Then I wipe up the bleach!
Once the bleach is wiped up, I then mist the whole area down again but this time with fresh water. The idea here is that the water is absorbing any leftover bleach solution that remains on the floor of the enclosure.
Once I wipe up the water, I try my best to use my nose to determine if I can either still smell urine, or bleach. If I don’t smell either, I move on!
Time to replace the soiled substrate with fresh substrate!
Once the new substrate is in, decor can also be re-added!
This is a crucial step in my opinion! I know not everyone is going to do this but I highly recommend keeping a logbook. I have attached a PDF copy of the logbook I made and use below. Download it, print it and use it if you like!
Snake care is not complicated, but a lot of the care is “few and far between,” especially feeding and cleaning. A logbook just makes your life easier, and allows you to maintain healthier animals.
After every defecation I always weigh my snakes. Waiting until after they have defecated will allow you to get a more accurate weight, as you will be weighing close to “empty.”
A healthy snake should be always gaining or maintaining their weight (give or take).
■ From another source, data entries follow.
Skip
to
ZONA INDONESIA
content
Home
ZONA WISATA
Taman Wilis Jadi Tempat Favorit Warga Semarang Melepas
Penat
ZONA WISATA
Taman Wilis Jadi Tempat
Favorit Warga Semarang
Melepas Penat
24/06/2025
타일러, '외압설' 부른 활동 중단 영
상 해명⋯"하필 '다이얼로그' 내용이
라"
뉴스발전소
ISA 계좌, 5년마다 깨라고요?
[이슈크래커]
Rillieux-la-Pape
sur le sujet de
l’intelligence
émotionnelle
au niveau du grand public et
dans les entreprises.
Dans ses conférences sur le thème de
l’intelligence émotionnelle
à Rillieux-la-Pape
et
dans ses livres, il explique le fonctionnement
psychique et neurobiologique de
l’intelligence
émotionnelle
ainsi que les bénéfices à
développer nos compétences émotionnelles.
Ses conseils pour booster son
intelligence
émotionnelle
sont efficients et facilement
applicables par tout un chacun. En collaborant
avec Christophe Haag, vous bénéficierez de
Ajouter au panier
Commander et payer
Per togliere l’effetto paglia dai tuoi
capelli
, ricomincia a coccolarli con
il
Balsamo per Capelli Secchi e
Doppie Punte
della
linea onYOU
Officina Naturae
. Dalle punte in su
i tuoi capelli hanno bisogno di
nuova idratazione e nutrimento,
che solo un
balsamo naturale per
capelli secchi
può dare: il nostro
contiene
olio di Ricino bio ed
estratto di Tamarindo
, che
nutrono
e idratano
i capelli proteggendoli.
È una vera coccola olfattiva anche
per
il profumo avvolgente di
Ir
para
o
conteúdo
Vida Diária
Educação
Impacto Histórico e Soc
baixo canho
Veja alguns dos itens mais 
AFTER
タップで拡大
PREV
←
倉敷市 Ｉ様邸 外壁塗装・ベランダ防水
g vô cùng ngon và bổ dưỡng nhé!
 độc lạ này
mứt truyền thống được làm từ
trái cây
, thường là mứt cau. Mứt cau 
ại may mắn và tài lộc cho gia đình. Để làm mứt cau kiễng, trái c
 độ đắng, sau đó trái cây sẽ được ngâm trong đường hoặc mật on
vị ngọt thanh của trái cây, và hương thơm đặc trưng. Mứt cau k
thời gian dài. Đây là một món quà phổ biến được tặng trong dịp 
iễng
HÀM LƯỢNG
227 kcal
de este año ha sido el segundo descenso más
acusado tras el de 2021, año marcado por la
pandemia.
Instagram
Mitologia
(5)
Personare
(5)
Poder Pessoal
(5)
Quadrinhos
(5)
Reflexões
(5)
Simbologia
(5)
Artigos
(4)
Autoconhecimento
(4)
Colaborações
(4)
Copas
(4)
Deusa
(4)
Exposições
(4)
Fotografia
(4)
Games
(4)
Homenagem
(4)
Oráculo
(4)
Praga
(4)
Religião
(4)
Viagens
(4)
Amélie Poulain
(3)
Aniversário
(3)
Of course if you are breeding your animals they will be subject to weight changes but generally you are looking for any unexpected changes in weight. An animal that is loosing weight unexpectedly could be ill, and if that is the case I would consider taking them in to see a vet.
Here is a snapshot of my logbook. First I write in the date, then the weight of the snake, next to the weight in brackets I right how much weight was gained or lost, then I will make a note regarding the waste itself (eg. usually I put an, “N”= normal, but if I notice anything strange or different I will jot that down instead), and finally I put another number in brackets indicating how many days since last defecation.
The particular example above the animal actually lost weight but if you look at the line above you will see why. The day before the snake produced urates only and when I weighed him he was still holding on to 50g of feces.